El río San Jorge está apacible e inerme como si fuese un día de verano sin rastros de tormenta y corriente crecida. Miro el vuelo del cuclillo que revolotea sobre la panga blanca y desgastada que me transporta hasta la vereda donde se encuentra el colegio donde trabajo. Es lejos y siento el ardor en mi columna que me anuncia lo cansada que está para la hora en bestia que me queda, pero el malestar mengua cuando recuerdo que llevo la mochila llena de velas, hilos y telas que esperan ser anudadas entre historias, silencios, o alguna que otra lagrima o mirada valiente; y evoco, con ímpetu, los ojos de mis estudiantes que estarán allí, al otro lado del río, a la espera de un telar.
En la panga se encuentra una mujer gruesa, con manos de camino; arrugadas y carrasposas.

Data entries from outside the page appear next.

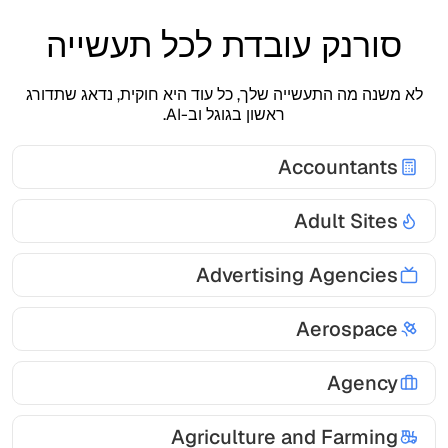
סורנק עובדת לכל תעשייה
לא משנה מה התעשייה שלך, כל עוד היא חוקית, נדאג שתדורג
ראשון בגוגל וב-AI.
Accountants
Adult Sites
Advertising Agencies
Aerospace
Agency
Agriculture and Farming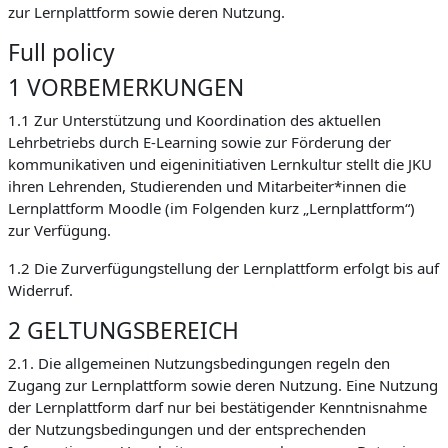
zur Lernplattform sowie deren Nutzung.
Full policy
1 VORBEMERKUNGEN
1.1 Zur Unterstützung und Koordination des aktuellen
Lehrbetriebs durch E-Learning sowie zur Förderung der
kommunikativen und eigeninitiativen Lernkultur stellt die JKU
ihren Lehrenden, Studierenden und Mitarbeiter*innen die
Lernplattform Moodle (im Folgenden kurz „Lernplattform“)
zur Verfügung.
1.2 Die Zurverfügungstellung der Lernplattform erfolgt bis auf
Widerruf.
2 GELTUNGSBEREICH
2.1. Die allgemeinen Nutzungsbedingungen regeln den
Zugang zur Lernplattform sowie deren Nutzung. Eine Nutzung
der Lernplattform darf nur bei bestätigender Kenntnisnahme
der Nutzungsbedingungen und der entsprechenden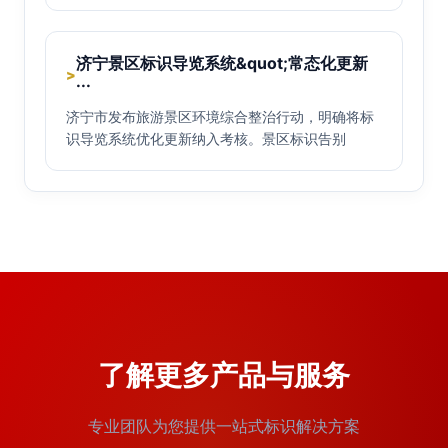
济宁景区标识导览系统&quot;常态化更新
>
···
济宁市发布旅游景区环境综合整治行动，明确将标
识导览系统优化更新纳入考核。景区标识告别
了解更多产品与服务
专业团队为您提供一站式标识解决方案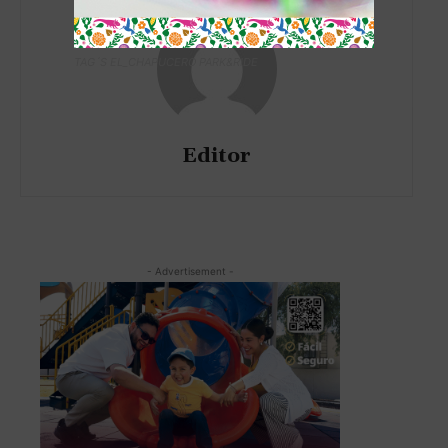
TAG´S EL_CHAPUCERO PARK&RIDE
Editor
- Advertisement -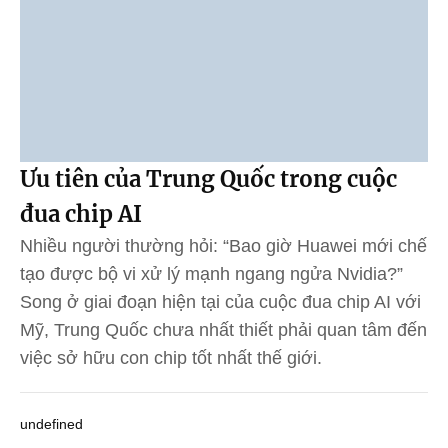
Ưu tiên của Trung Quốc trong cuộc
đua chip AI
Nhiều người thường hỏi: “Bao giờ Huawei mới chế
tạo được bộ vi xử lý mạnh ngang ngửa Nvidia?”
Song ở giai đoạn hiện tại của cuộc đua chip AI với
Mỹ, Trung Quốc chưa nhất thiết phải quan tâm đến
việc sở hữu con chip tốt nhất thế giới.
undefined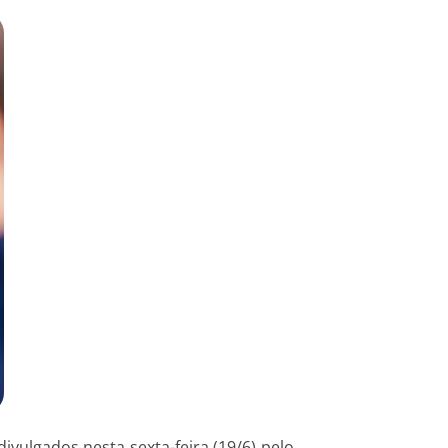
ivulgados nesta sexta-feira (19/6) pelo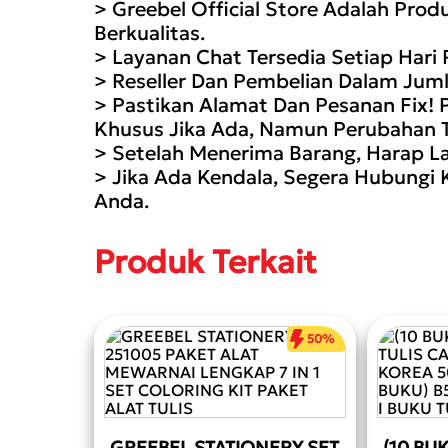
> Greebel Official Store Adalah Pro
Berkualitas.
> Layanan Chat Tersedia Setiap Hari
> Reseller Dan Pembelian Dalam Juml
> Pastikan Alamat Dan Pesanan Fix! 
Khusus Jika Ada, Namun Perubahan Te
> Setelah Menerima Barang, Harap La
> Jika Ada Kendala, Segera Hubungi 
Anda.
Produk Terkait
50%
GREEBEL STATIONERY SET
(10 BU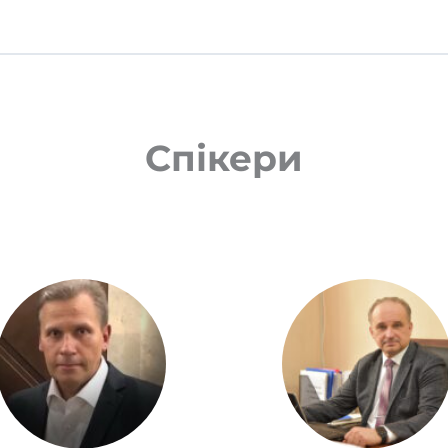
сис новонароджених: ключові аспекти профілактики, діагностики 
ний кандидоз
Спікери
вонароджених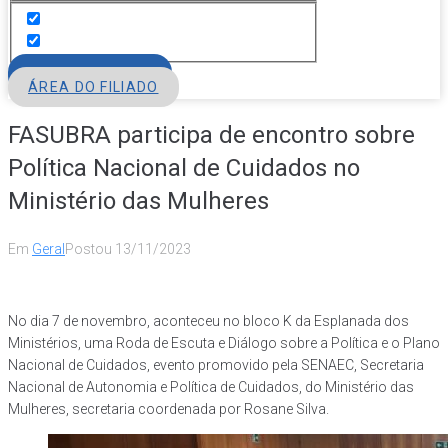
FILIE-SE
ÁREA DO FILIADO
FASUBRA participa de encontro sobre
Política Nacional de Cuidados no
Ministério das Mulheres
Em
Geral
Postou
13/11/2023
No dia 7 de novembro, aconteceu no bloco K da Esplanada dos
Ministérios, uma Roda de Escuta e Diálogo sobre a Política e o Plano
Nacional de Cuidados, evento promovido pela SENAEC, Secretaria
Nacional de Autonomia e Política de Cuidados, do Ministério das
Mulheres, secretaria coordenada por Rosane Silva.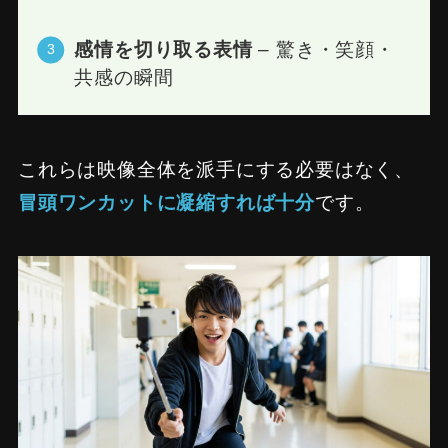
感情を切り取る表情
– 驚き・笑顔・
共感の瞬間
これらは映像全体を派手にする必要はなく、
冒頭ワンカットに凝縮すれば十分
です。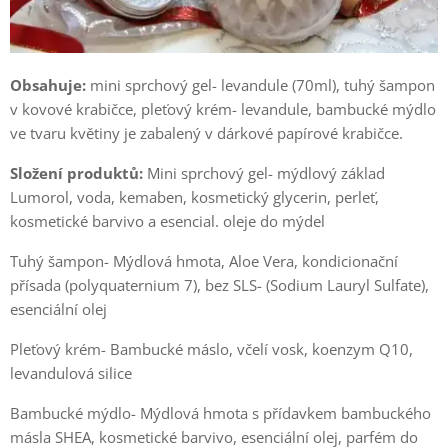
Obsahuje:
mini sprchový gel- levandule (70ml), tuhý šampon
v kovové krabičce, pleťový krém- levandule, bambucké mýdlo
ve tvaru květiny je zabalený v dárkové papírové krabičce.
Složení produktů:
Mini sprchový gel- mýdlový základ
Lumorol, voda, kemaben, kosmetický glycerin, perleť,
kosmetické barvivo a esencial. oleje do mýdel
Tuhý šampon- Mýdlová hmota, Aloe Vera, kondicionační
přísada (polyquaternium 7), bez SLS- (Sodium Lauryl Sulfate),
esenciální olej
Pleťový krém- Bambucké máslo, včelí vosk, koenzym Q10,
levandulová silice
Bambucké mýdlo- Mýdlová hmota s přídavkem bambuckého
másla SHEA, kosmetické barvivo, esenciální olej, parfém do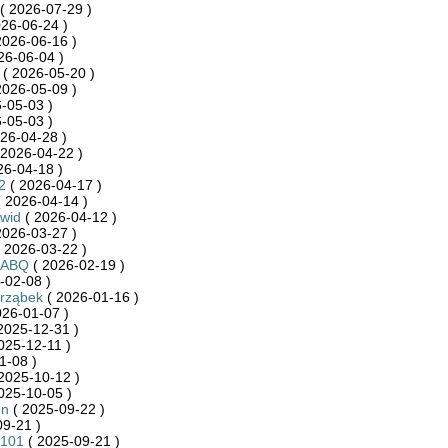
( 2026-07-29 )
26-06-24 )
2026-06-16 )
26-06-04 )
( 2026-05-20 )
2026-05-09 )
-05-03 )
-05-03 )
26-04-28 )
 2026-04-22 )
26-04-18 )
2
( 2026-04-17 )
 2026-04-14 )
wid
( 2026-04-12 )
2026-03-27 )
 2026-03-22 )
RABQ
( 2026-02-19 )
-02-08 )
arząbek
( 2026-01-16 )
026-01-07 )
2025-12-31 )
025-12-11 )
1-08 )
2025-10-12 )
025-10-05 )
on
( 2025-09-22 )
9-21 )
_101
( 2025-09-21 )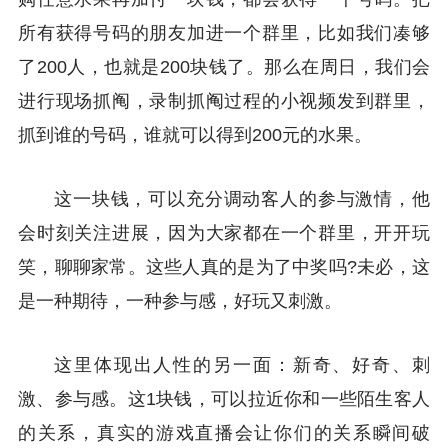
所有获得号码的朋友加进一个群里，比如我们凑够
了200人，也就是200块钱了。那么在周日，我们会
进行现场抓阄，录制抓阄过程的小视频发到群里，
抓到谁的号码，谁就可以得到200元的水果。
这一块钱，可以充分调动客人的参与激情，他
会时刻关注进展，因为大家都在一个群里，开开玩
笑，聊聊家常。这些人真的是为了中奖吗?未必，这
是一种期待，一种参与感，好玩又刺激。
这里体现出人性的另一面：新奇、好奇、刺
激、参与感。这1块钱，可以拉近你和一些陌生客人
的关系，真实的游戏直播会让你们的关系瞬间破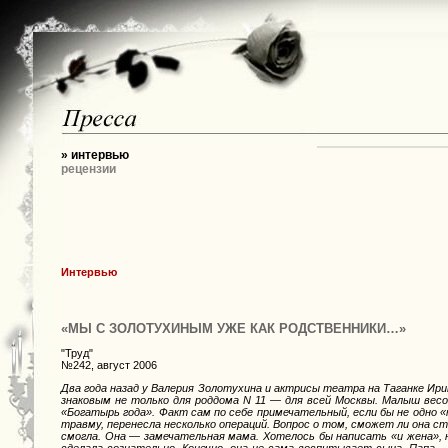
» интервью
рецензии
Интервью
«МЫ С ЗОЛОТУХИНЫМ УЖЕ КАК РОДСТВЕННИКИ…»
"Труд"
№242, август 2006
Два года назад у Валерия Золотухина и актрисы театра на Таганке Ир
знаковым не только для роддома N 11 — для всей Москвы. Малыш весо
«Богатырь года». Факт сам по себе примечательный, если бы не одно «
травму, перенесла несколько операций. Вопрос о том, сможет ли она 
смогла. Она — замечательная мама. Хотелось бы написать «и жена»
сделала сознательно. Конечно, она не сама воспитывает сына. Папа 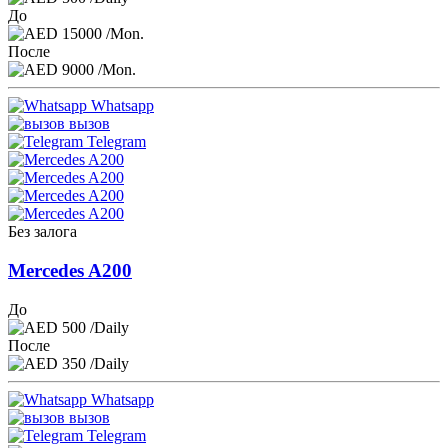
До
15000
/Mon.
После
9000
/Mon.
Whatsapp
вызов
Telegram
Без залога
Mercedes A200
До
500
/Daily
После
350
/Daily
Whatsapp
вызов
Telegram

La miro y sus ojos, que inmediatamente me esquivan, me recuerdan a mi amiga Nevis con quien empezamos la locura interminable de enseñar. Me estremezco y un dolor me atraviesa el pecho.
Nevis, con su temple desbordante, no le hacía guardia al silencio. Su voz se escuchaba por toda Carepa y Apartadó defendiendo los derechos de los trabajadores que laboraban en las fincas y se oponía a los asesinatos de los administradores de las bananeras. Era una odisea escucharla. Una vez los papás de un estudiante llegaron a la caseta donde daba clase y con cara de espanto me dijeron que habían estado en el pueblo cerca a la vía Piedras Blancas; habían visto cómo una Jeep bajaba cuerpos como bultos, distinguiendo el de Nevis. Hoy el río me huele a memoria y a dolor.
Escucho un estruendo que golpea la tabla en la que voy sentada y veo un pájaro
con un ala lastimada. Lo tomo en mis manos y veo que es un Martín Pescador.
Enseguida una voz cálida me dice:
-Tranquila, los pájaros sí que saben recomponé el vuelo. Acompáñelo a saná la
herida y alza’ el vuelo. Pero, relaja’, los pájaros conocen de cielos.
Llego con el Martín Pescador a puerto, me monto en la bestia y me aseguro de
llevar mis materiales. Al llegar a la escuela veo que allí están los ojos curiosos
sentados en círculo; les doy una vela a cada uno pues nuestro ritual consistía en
prenderla cuando quisiéramos conmemorar una historia y, en esta ocasión,
íbamos a conmemorar la nuestra. Extendemos el telar que estábamos tejiendo
donde plasmábamos la historia de desplazamiento, conflicto y herida del Urabá;
pero también la historia de resistencia, amor, lucha y esperanza.
Pusimos en el centro del telar al pajarito con un nido inventado asegurándonos que se encontrara a salvo y en medio de historias prometimos cuidarlo. Con un tono grave una estudiante leyó un pedazo del poema de Benedetti: “por los discriminados, los que nunca o pocas veces comparecen, los pobres pajaritos del olvido que también están llenos de memoria”. El pajarito se volvía una metáfora del ala rota que somos como territorio y país, pero también del cuidado colectivo para acompañarnos a reconstruir la memoria y alzar nuestro vuelo. No lo podíamos hacer solos, nos necesitábamos, nos necesitamos.